→ **REQUIREMENT**
Render every line of the data below as a JSON array of strings, with one string per line and all blank lines omitted.

→ **MATERIAL FOR THE TASK**
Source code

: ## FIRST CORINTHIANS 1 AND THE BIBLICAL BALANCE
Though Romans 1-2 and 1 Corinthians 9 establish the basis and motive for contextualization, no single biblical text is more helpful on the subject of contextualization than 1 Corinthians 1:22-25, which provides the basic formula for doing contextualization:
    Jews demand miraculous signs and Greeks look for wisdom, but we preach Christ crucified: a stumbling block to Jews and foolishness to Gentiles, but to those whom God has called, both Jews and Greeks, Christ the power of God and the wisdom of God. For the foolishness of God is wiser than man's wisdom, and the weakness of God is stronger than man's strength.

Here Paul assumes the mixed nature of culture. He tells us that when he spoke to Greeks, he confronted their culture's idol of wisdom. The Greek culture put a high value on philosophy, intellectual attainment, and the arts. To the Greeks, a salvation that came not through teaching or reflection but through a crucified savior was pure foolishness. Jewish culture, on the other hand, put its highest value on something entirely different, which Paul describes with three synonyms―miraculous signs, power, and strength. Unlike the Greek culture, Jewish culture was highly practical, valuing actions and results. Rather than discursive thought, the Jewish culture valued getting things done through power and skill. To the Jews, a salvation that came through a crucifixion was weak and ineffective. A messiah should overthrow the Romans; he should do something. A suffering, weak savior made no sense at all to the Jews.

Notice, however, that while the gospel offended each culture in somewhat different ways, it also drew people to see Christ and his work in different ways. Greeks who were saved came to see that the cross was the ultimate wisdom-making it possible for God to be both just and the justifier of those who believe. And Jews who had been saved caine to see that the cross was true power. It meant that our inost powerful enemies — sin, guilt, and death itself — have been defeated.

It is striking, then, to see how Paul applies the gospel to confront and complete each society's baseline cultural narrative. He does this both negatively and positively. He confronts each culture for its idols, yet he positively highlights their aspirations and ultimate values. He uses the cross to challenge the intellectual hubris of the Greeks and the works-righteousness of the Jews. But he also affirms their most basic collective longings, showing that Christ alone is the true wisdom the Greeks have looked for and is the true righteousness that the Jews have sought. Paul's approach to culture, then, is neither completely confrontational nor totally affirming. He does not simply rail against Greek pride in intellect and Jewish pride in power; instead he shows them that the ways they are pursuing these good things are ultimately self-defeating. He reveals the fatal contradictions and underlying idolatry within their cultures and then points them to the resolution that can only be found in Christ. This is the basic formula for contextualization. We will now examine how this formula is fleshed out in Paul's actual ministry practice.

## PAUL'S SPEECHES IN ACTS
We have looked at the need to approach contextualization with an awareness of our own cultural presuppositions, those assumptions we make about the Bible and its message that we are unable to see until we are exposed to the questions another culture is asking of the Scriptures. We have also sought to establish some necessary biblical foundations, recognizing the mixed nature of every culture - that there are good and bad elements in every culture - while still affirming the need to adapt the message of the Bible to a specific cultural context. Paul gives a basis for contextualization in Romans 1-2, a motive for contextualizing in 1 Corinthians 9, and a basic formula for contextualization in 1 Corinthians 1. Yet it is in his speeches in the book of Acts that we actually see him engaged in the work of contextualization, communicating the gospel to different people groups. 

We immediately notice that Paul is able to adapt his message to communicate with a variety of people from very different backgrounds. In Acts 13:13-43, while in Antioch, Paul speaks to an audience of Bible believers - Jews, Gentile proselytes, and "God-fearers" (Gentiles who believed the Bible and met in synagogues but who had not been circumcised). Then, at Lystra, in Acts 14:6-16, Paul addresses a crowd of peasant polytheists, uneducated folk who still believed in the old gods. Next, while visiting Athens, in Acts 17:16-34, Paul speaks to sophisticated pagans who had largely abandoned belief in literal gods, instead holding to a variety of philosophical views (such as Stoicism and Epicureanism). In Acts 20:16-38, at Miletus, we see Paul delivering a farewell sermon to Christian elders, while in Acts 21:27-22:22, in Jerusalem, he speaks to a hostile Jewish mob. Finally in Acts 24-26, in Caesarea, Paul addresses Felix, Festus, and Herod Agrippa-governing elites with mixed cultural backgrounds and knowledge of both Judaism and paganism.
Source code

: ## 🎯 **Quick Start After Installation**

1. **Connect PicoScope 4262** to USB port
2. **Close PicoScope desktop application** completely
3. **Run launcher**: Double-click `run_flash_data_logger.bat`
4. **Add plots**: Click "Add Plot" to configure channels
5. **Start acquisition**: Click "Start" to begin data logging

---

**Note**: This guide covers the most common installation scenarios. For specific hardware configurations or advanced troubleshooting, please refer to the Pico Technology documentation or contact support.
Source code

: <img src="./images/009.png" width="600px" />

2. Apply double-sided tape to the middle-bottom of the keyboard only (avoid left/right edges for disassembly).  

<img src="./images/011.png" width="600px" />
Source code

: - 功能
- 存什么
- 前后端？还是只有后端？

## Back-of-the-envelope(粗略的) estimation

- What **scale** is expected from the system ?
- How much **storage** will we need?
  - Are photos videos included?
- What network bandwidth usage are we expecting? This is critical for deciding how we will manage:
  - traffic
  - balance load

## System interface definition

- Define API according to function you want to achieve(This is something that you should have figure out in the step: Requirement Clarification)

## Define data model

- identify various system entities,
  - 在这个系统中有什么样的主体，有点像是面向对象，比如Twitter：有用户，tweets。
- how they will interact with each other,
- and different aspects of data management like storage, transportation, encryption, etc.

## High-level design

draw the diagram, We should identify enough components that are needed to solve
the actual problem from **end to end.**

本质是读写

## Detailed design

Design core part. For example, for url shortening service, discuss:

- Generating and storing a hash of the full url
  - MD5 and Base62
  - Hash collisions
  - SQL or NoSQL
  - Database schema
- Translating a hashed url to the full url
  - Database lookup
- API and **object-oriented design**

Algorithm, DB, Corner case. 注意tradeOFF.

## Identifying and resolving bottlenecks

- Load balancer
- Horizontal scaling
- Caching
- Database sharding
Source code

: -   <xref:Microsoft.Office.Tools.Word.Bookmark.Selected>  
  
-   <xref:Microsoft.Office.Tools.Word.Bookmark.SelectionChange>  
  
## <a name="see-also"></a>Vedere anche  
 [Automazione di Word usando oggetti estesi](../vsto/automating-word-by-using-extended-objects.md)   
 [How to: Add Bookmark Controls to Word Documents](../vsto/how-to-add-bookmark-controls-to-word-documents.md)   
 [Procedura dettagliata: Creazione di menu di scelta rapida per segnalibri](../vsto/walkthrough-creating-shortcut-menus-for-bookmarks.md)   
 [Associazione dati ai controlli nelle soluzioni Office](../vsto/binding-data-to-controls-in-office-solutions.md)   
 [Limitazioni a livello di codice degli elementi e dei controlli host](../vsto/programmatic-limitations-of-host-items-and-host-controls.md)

→ **EXERCISE RESPONSE**
[
  "Source code",
  ": ## FIRST CORINTHIANS 1 AND THE BIBLICAL BALANCE",
  "Though Romans 1-2 and 1 Corinthians 9 establish the basis and motive for contextualization, no single biblical text is more helpful on the subject of contextualization than 1 Corinthians 1:22-25, which provides the basic formula for doing contextualization:",
  "    Jews demand miraculous signs and Greeks look for wisdom, but we preach Christ crucified: a stumbling block to Jews and foolishness to Gentiles, but to those whom God has called, both Jews and Greeks, Christ the power of God and the wisdom of God. For the foolishness of God is wiser than man's wisdom, and the weakness of God is stronger than man's strength.",
  "Here Paul assumes the mixed nature of culture. He tells us that when he spoke to Greeks, he confronted their culture's idol of wisdom. The Greek culture put a high value on philosophy, intellectual attainment, and the arts. To the Greeks, a salvation that came not through teaching or reflection but through a crucified savior was pure foolishness. Jewish culture, on the other hand, put its highest value on something entirely different, which Paul describes with three synonyms―miraculous signs, power, and strength. Unlike the Greek culture, Jewish culture was highly practical, valuing actions and results. Rather than discursive thought, the Jewish culture valued getting things done through power and skill. To the Jews, a salvation that came through a crucifixion was weak and ineffective. A messiah should overthrow the Romans; he should do something. A suffering, weak savior made no sense at all to the Jews.",
  "Notice, however, that while the gospel offended each culture in somewhat different ways, it also drew people to see Christ and his work in different ways. Greeks who were saved came to see that the cross was the ultimate wisdom-making it possible for God to be both just and the justifier of those who believe. And Jews who had been saved caine to see that the cross was true power. It meant that our inost powerful enemies — sin, guilt, and death itself — have been defeated.",
  "It is striking, then, to see how Paul applies the gospel to confront and complete each society's baseline cultural narrative. He does this both negatively and positively. He confronts each culture for its idols, yet he positively highlights their aspirations and ultimate values. He uses the cross to challenge the intellectual hubris of the Greeks and the works-righteousness of the Jews. But he also affirms their most basic collective longings, showing that Christ alone is the true wisdom the Greeks have looked for and is the true righteousness that the Jews have sought. Paul's approach to culture, then, is neither completely confrontational nor totally affirming. He does not simply rail against Greek pride in intellect and Jewish pride in power; instead he shows them that the ways they are pursuing these good things are ultimately self-defeating. He reveals the fatal contradictions and underlying idolatry within their cultures and then points them to the resolution that can only be found in Christ. This is the basic formula for contextualization. We will now examine how this formula is fleshed out in Paul's actual ministry practice.",
  "## PAUL'S SPEECHES IN ACTS",
  "We have looked at the need to approach contextualization with an awareness of our own cultural presuppositions, those assumptions we make about the Bible and its message that we are unable to see until we are exposed to the questions another culture is asking of the Scriptures. We have also sought to establish some necessary biblical foundations, recognizing the mixed nature of every culture - that there are good and bad elements in every culture - while still affirming the need to adapt the message of the Bible to a specific cultural context. Paul gives a basis for contextualization in Romans 1-2, a motive for contextualizing in 1 Corinthians 9, and a basic formula for contextualization in 1 Corinthians 1. Yet it is in his speeches in the book of Acts that we actually see him engaged in the work of contextualization, communicating the gospel to different people groups. ",
  "We immediately notice that Paul is able to adapt his message to communicate with a variety of people from very different backgrounds. In Acts 13:13-43, while in Antioch, Paul speaks to an audience of Bible believers - Jews, Gentile proselytes, and \"God-fearers\" (Gentiles who believed the Bible and met in synagogues but who had not been circumcised). Then, at Lystra, in Acts 14:6-16, Paul addresses a crowd of peasant polytheists, uneducated folk who still believed in the old gods. Next, while visiting Athens, in Acts 17:16-34, Paul speaks to sophisticated pagans who had largely abandoned belief in literal gods, instead holding to a variety of philosophical views (such as Stoicism and Epicureanism). In Acts 20:16-38, at Miletus, we see Paul delivering a farewell sermon to Christian elders, while in Acts 21:27-22:22, in Jerusalem, he speaks to a hostile Jewish mob. Finally in Acts 24-26, in Caesarea, Paul addresses Felix, Festus, and Herod Agrippa-governing elites with mixed cultural backgrounds and knowledge of both Judaism and paganism.",
  "Source code",
  ": ## 🎯 **Quick Start After Installation**",
  "1. **Connect PicoScope 4262** to USB port",
  "2. **Close PicoScope desktop application** completely",
  "3. **Run launcher**: Double-click `run_flash_data_logger.bat`",
  "4. **Add plots**: Click \"Add Plot\" to configure channels",
  "5. **Start acquisition**: Click \"Start\" to begin data logging",
  "---",
  "**Note**: This guide covers the most common installation scenarios. For specific hardware configurations or advanced troubleshooting, please refer to the Pico Technology documentation or contact support.",
  "Source code",
  ": <img src=\"./images/009.png\" width=\"600px\" />",
  "2. Apply double-sided tape to the middle-bottom of the keyboard only (avoid left/right edges for disassembly).  ",
  "<img src=\"./images/011.png\" width=\"600px\" />",
  "Source code",
  ": - 功能",
  "- 存什么",
  "- 前后端？还是只有后端？",
  "## Back-of-the-envelope(粗略的) estimation",
  "- What **scale** is expected from the system ?",
  "- How much **storage** will we need?",
  "  - Are photos videos included?",
  "- What network bandwidth usage are we expecting? This is critical for deciding how we will manage:",
  "  - traffic",
  "  - balance load",
  "## System interface definition",
  "- Define API according to function you want to achieve(This is something that you should have figure out in the step: Requirement Clarification)",
  "## Define data model",
  "- identify various system entities,",
  "  - 在这个系统中有什么样的主体，有点像是面向对象，比如Twitter：有用户，tweets。",
  "- how they will interact with each other,",
  "- and different aspects of data management like storage, transportation, encryption, etc.",
  "## High-level design",
  "draw the diagram, We should identify enough components that are needed to solve",
  "the actual problem from **end to end.**",
  "本质是读写",
  "## Detailed design",
  "Design core part. For example, for url shortening service, discuss:",
  "- Generating and storing a hash of the full url",
  "  - MD5 and Base62",
  "  - Hash collisions",
  "  - SQL or NoSQL",
  "  - Database schema",
  "- Translating a hashed url to the full url",
  "  - Database lookup",
  "- API and **object-oriented design**",
  "Algorithm, DB, Corner case. 注意tradeOFF.",
  "## Identifying and resolving bottlenecks",
  "- Load balancer",
  "- Horizontal scaling",
  "- Caching",
  "- Database sharding",
  "Source code",
  ": -   <xref:Microsoft.Office.Tools.Word.Bookmark.Selected>  ",
  "-   <xref:Microsoft.Office.Tools.Word.Bookmark.SelectionChange>  ",
  "## <a name=\"see-also\"></a>Vedere anche  ",
  " [Automazione di Word usando oggetti estesi](../vsto/automating-word-by-using-extended-objects.md)   ",
  " [How to: Add Bookmark Controls to Word Documents](../vsto/how-to-add-bookmark-controls-to-word-documents.md)   ",
  " [Procedura dettagliata: Creazione di menu di scelta rapida per segnalibri](../vsto/walkthrough-creating-shortcut-menus-for-bookmarks.md)   ",
  " [Associazione dati ai controlli nelle soluzioni Office](../vsto/binding-data-to-controls-in-office-solutions.md)   ",
  " [Limitazioni a livello di codice degli elementi e dei controlli host](../vsto/programmatic-limitations-of-host-items-and-host-controls.md)"
]